TASK TO COMPLETE – Carry on the court endorsement about the Receiver's motion to approve the sale of Strawberry Fields Plaza from the point where it stops.

COURT FILE NO.: CV-24-00717742-00CL DATE: 20241223
SUPERIOR COURT OF JUSTICE - ONTARIO
RE: FIRST SOURCE FINANCIAL MANAGEMENT INC. Applicant
AND:
CHACON STRAWBERRY FIELDS INC. and SURINDER KAUR CHAHAL Respondents
BEFORE: Justice Jana Steele
COUNSEL: Steven L. Graff and Adrienne Ho, for the Receiver, The Fuller Landau Group Inc. Wolfgang Kaufmann and Tajinder Kaur Sivia, for the Respondents Ryan Shah, for the Applicant, First Source Financial Management Inc. Jitseh Bhalla, for the Second Lender, 1794523 Ontario Inc. Arnab Bose, for the third-party, Ramesh Ahluwalia
HEARD: December 20, 2024
ENDORSEMENT
Overview
[1] This is a motion brought by The Fuller Landau Group Inc., the Receiver, for the approval of a sale process and transaction, an approval and vesting order, and an ancillary order approving the Receiver’s report, fees and disbursements, and a distribution to the first secured lender, among other things.
[2] The contentious issues before the court relate to whether last ditch attempts to alter the sale process by an unsuccessful bidder, Ramesh Ahluwalia, and by the respondents should be permitted.
[3] The respondents seek access to certain sealed confidential documents and an adjournment of three weeks. The respondents say they want the time to secure financing.
[4] Mr. Ahluwalia asks that his late offer be considered when the court determines whether to approve the agreement of purchase and sale with the Purchaser.
[5] For the reasons set out below the Receiver’s motion is granted.
Background
[6] The application to appoint the Receiver was filed by First Source Financial Management Inc. (“First Source”) on or about April 3, 2024. However, due to a forbearance agreement that was reached, the Receiver was not appointed until on or about July 19, 2024. At that time, the Receiver was appointed as receiver and manager of the lands and premises municipally known as 12550, 12560 and 12570 Kennedy Road, Caledon Ontario, (the “Real Property”) owned by Chacon Strawberry Fields Inc. (the “Debtor”).
[7] The Debtor is a company incorporated pursuant to the laws of Ontario.
[8] The Debtor owns and operates a mixed-use retail plaza called “Strawberry Fields Plaza,” which is situated on the Real Property, a 2.32-acre piece of land. The plaza is fully leased to 15 tenants.
[9] Upon being appointed and determining the nature of the property and other preliminary steps, the Receiver undertook a process to engage a real estate broker to market and sell the Real Property. The Receiver met with five real estate brokerages, each of which were asked to provide a marketing proposal for the Real Property. All five brokerages submitted marketing proposals. The Receiver selected Lennard Commercial Realty, Brokerage (“Lennard”) based on its specific expertise with properties similar to the Real Property and prior successful experience with sales in receiverships.
[10] The Receiver entered into the listing agreement with Lennard on or about September 17, 2024.
[11] Lennard listed the property on September 23, 2024. Lennard took numerous other marketing steps, resulting in 127 parties executing non-disclosure agreements to access the data room.
[12] The initial bid deadline was set at November 6, 2024, at 3 p.m. Eleven offers were submitted by the deadline and three other offers were submitted after the deadline, including Mr. Ahluwalia’s bid. The top six bidders (all of which had submitted their bids by the deadline) were invited to submit another bid – Mr. Ahluwalia was not asked to re-submit because he was not among the top six bidders.

DATASET ROWS –
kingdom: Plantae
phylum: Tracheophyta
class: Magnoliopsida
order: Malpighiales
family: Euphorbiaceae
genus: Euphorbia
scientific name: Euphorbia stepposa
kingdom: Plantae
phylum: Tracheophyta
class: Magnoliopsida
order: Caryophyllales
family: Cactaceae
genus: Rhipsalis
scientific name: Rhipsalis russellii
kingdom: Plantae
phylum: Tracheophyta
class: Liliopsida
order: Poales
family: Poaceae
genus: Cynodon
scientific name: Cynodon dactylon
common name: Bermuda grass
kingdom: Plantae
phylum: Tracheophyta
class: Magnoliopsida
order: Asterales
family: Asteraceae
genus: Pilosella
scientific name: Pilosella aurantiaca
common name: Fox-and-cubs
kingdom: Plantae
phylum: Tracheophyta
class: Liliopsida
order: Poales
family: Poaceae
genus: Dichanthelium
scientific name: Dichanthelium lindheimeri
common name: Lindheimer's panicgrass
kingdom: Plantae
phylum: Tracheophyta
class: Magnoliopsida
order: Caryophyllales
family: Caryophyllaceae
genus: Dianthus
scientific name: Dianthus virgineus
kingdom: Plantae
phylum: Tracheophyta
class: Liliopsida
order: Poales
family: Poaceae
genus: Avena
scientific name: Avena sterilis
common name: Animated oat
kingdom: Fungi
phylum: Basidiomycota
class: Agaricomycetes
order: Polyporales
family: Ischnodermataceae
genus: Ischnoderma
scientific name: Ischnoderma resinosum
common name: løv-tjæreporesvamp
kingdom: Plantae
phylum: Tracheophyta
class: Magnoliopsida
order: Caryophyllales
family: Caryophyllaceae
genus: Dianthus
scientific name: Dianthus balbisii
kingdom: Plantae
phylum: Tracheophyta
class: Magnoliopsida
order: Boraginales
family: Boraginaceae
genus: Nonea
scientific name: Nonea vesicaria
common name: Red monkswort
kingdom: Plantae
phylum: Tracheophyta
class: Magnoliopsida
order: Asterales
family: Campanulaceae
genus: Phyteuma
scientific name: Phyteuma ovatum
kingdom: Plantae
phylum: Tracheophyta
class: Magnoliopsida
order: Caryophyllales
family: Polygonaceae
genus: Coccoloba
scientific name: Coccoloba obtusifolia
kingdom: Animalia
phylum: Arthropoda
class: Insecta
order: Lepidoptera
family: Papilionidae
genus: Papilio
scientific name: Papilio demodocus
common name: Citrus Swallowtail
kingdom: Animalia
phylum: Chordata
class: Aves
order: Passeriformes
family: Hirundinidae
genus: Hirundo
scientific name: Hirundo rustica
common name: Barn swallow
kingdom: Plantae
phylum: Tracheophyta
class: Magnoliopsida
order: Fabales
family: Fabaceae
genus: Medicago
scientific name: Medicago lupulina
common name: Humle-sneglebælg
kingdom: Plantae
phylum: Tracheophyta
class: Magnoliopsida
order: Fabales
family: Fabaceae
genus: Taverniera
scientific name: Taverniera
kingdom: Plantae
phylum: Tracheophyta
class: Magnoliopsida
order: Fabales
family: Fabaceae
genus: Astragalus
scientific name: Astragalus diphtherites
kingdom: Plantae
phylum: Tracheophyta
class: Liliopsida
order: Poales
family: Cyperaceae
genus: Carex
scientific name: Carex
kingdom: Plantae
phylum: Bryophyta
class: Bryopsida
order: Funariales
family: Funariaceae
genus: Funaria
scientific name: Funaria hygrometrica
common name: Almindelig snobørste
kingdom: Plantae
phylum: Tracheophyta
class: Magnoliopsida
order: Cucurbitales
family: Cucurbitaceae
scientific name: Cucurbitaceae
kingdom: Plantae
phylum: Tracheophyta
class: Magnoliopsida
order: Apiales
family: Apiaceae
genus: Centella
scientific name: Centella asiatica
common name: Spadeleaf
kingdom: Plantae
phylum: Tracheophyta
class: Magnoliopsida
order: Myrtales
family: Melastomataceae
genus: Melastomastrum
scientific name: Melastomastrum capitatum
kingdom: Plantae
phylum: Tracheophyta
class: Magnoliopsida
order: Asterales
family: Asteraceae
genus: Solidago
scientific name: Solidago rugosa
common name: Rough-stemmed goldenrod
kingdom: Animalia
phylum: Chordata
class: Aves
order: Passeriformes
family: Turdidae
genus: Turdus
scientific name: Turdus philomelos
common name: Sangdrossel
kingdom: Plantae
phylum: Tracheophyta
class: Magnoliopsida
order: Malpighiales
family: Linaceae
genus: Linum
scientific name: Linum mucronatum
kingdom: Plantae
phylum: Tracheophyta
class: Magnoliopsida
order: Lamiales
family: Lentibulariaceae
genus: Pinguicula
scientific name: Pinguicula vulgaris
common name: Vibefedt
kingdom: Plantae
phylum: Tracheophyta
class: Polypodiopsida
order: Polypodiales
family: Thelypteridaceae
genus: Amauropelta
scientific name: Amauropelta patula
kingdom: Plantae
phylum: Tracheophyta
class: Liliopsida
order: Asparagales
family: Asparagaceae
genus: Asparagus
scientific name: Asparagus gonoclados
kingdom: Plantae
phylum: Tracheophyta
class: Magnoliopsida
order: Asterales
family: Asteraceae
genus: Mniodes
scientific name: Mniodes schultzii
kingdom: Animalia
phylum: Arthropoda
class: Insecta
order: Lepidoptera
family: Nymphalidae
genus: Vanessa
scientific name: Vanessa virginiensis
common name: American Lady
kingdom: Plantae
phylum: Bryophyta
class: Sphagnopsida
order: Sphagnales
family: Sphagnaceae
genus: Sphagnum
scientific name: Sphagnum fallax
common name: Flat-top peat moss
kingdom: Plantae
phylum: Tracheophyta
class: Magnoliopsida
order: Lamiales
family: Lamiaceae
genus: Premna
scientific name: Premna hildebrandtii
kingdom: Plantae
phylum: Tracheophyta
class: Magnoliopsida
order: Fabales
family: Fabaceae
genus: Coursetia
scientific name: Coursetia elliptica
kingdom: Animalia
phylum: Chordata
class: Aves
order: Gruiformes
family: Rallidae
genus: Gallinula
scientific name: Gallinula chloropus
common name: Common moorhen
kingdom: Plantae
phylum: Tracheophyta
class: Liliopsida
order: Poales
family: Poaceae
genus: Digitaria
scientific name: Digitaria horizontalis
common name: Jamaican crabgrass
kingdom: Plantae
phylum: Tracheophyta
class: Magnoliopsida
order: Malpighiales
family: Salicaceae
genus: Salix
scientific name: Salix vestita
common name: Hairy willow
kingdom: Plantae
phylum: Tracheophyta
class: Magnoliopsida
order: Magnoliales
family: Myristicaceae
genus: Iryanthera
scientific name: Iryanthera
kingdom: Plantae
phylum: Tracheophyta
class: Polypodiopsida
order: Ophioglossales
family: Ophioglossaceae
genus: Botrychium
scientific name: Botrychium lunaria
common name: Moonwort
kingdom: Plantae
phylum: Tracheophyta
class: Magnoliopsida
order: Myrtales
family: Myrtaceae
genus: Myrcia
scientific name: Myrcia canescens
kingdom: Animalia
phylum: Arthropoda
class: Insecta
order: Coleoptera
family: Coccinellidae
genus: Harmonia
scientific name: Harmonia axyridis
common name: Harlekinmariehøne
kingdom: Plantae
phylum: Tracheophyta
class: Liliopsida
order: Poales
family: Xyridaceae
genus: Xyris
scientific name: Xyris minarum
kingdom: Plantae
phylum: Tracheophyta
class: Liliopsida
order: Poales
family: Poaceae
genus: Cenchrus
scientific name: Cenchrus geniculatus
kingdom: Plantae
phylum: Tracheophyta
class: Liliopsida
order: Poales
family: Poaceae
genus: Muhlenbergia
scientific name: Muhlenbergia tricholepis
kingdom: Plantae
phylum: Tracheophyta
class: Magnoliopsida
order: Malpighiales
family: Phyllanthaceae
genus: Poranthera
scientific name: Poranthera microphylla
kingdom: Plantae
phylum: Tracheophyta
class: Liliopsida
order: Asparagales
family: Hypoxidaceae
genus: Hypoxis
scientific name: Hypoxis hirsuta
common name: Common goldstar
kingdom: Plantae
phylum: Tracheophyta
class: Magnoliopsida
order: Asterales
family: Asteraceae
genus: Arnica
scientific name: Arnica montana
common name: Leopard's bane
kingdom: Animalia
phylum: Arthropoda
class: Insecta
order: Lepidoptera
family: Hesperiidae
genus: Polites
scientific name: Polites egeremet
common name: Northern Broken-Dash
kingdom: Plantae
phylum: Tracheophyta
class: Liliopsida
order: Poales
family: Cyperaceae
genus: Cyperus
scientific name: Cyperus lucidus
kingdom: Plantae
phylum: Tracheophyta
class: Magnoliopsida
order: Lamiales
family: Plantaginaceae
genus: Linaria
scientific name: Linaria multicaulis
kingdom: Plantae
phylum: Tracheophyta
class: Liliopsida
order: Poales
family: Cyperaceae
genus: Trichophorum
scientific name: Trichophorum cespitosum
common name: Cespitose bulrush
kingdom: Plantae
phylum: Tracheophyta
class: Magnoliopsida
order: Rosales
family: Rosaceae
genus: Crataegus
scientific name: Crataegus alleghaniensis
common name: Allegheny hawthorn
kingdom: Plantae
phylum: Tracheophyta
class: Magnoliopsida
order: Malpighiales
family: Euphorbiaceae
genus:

RIGHT ANSWER –
[13] The successful bidder (the “Purchaser”) submitted its bid by the initial bid deadline and was among the top six asked to re-submit a bid.
[14] The second bid deadline was set at November 12, 2024, at 3 pm. Five of the six bidders who were invited to re-submit, including the Purchaser, did so in accordance with the deadline. Two other bidders who were not invited to re-submit, including Mr. Ahluwalia, made another bid.
[15] The Purchaser’s bid was accepted by the Receiver on November 13, 2024. The Purchaser’s bid was the highest bid delivered by the second bid deadline. The Purchaser paid the required deposit to the Receiver.
[16] On November 14, 2024, two days after the second bid deadline, and after the Receiver had accepted the Purchaser’s bid, Mr. Ahluwalia made another bid.
[17] Among other things, the Receiver is asking the court to approve the transaction with the Purchaser (the “Sale Transaction”). The Sale Transaction is targeted to close on January 13, 2025.
[18] The applicant, First Source, is the first ranking secured creditor on the Real Property.
Analysis
Should the Court adjourn the proceedings to January 9, 2025, as requested by the respondents?
[19] The respondents ask the court to adjourn the Receiver’s motion to January 9, 2025 to give the respondents the opportunity to redeem. Tied in with this request, is the respondents’ request that the Receiver be required to provide the respondents with access to certain sealed documents, including the sale price the Purchaser is paying pursuant to the Sale Transaction, the adjustments to the sale price, and a draft payout statement to show what each creditor is expected to receive (the “Transaction Information”).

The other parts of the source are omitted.